--- START ---

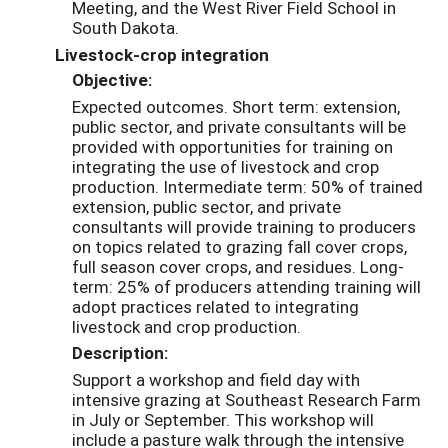
Meeting, and the West River Field School in
South Dakota.
Livestock-crop integration
Objective:
Expected outcomes. Short term: extension,
public sector, and private consultants will be
provided with opportunities for training on
integrating the use of livestock and crop
production. Intermediate term: 50% of trained
extension, public sector, and private
consultants will provide training to producers
on topics related to grazing fall cover crops,
full season cover crops, and residues. Long-
term: 25% of producers attending training will
adopt practices related to integrating
livestock and crop production.
Description:
Support a workshop and field day with
intensive grazing at Southeast Research Farm
in July or September. This workshop will
include a pasture walk through the intensive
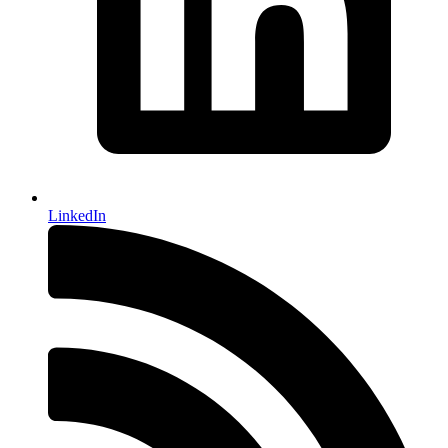
LinkedIn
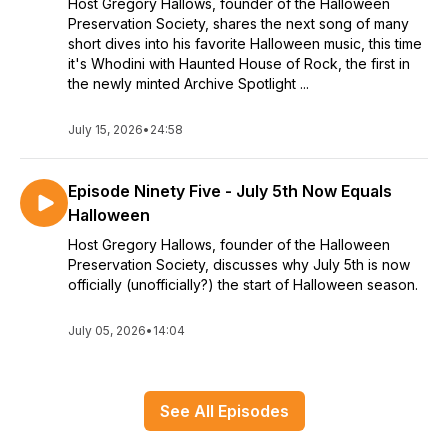
Host Gregory Hallows, founder of the Halloween
Preservation Society, shares the next song of many
short dives into his favorite Halloween music, this time
it's Whodini with Haunted House of Rock, the first in
the newly minted Archive Spotlight ...
July 15, 2026
•
24:58
Episode Ninety Five - July 5th Now Equals
Halloween
Host Gregory Hallows, founder of the Halloween
Preservation Society, discusses why July 5th is now
officially (unofficially?) the start of Halloween season.
July 05, 2026
•
14:04
See All Episodes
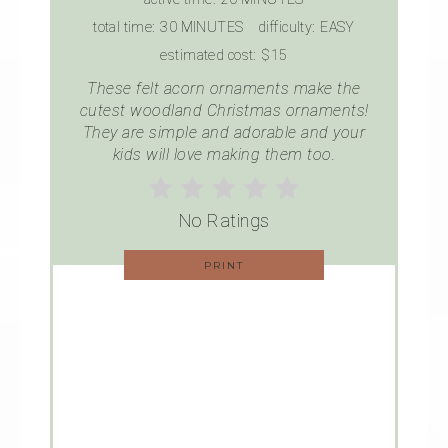
total time:
30 MINUTES
difficulty:
EASY
estimated cost:
$15
These felt acorn ornaments make the
cutest woodland Christmas ornaments!
They are simple and adorable and your
kids will love making them too.
No Ratings
PRINT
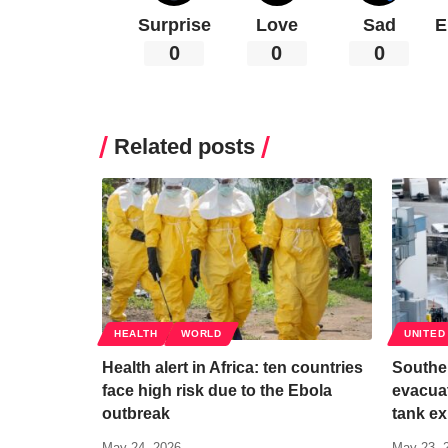
Surprise
Love
Sad
E
0
0
0
Related posts
HEALTH
WORLD
UNITED
Health alert in Africa: ten countries
Souther
face high risk due to the Ebola
evacuat
outbreak
tank ex
May 24, 2026
May 23, 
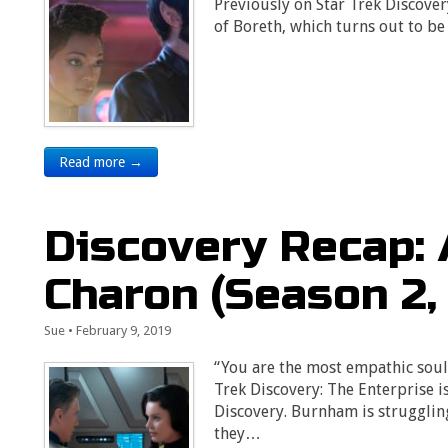
Previously on Star Trek Discover
of Boreth, which turns out to b
Read more →
Discovery Recap: 
Charon (Season 2,
Sue
•
February 9, 2019
“You are the most empathic soul
Trek Discovery: The Enterprise i
Discovery. Burnham is strugglin
they…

--- END ---

== Task to carry out ==
From the line containing "Expected outcomes. Short" down to the last line of the entries above, set down every line exactly. Omit all pictures.

== Result of the exercise ==
Expected outcomes. Short term: extension,
public sector, and private consultants will be
provided with opportunities for training on
integrating the use of livestock and crop
production. Intermediate term: 50% of trained
extension, public sector, and private
consultants will provide training to producers
on topics related to grazing fall cover crops,
full season cover crops, and residues. Long-
term: 25% of producers attending training will
adopt practices related to integrating
livestock and crop production.
Description:
Support a workshop and field day with
intensive grazing at Southeast Research Farm
in July or September. This workshop will
include a pasture walk through the intensive
LinkedIn
Host Gregory Hallows, founder of the Halloween
Preservation Society, shares the next song of many
short dives into his favorite Halloween music, this time
it's Whodini with Haunted House of Rock, the first in
the newly minted Archive Spotlight ...
July 15, 2026
•
24:58
Episode Ninety Five - July 5th Now Equals
Halloween
Host Gregory Hallows, founder of the Halloween
Preservation Society, discusses why July 5th is now
officially (unofficially?) the start of Halloween season.
July 05, 2026
•
14:04
See All Episodes
total time:
30 MINUTES
difficulty:
EASY
estimated cost:
$15
These felt acorn ornaments make the
cutest woodland Christmas ornaments!
They are simple and adorable and your
kids will love making them too.
No Ratings
PRINT
Surprise
Love
Sad
E
0
0
0
Related posts
HEALTH
WORLD
UNITED
Health alert in Africa: ten countries
Souther
face high risk due to the Ebola
evacuat
outbreak
tank ex
May 24, 2026
May 23, 
Previously on Star Trek Discover
of Boreth, which turns out to b
Read more →
Discovery Recap: 
Charon (Season 2,
Sue
•
February 9, 2019
“You are the most empathic soul
Trek Discovery: The Enterprise i
Discovery. Burnham is strugglin
they…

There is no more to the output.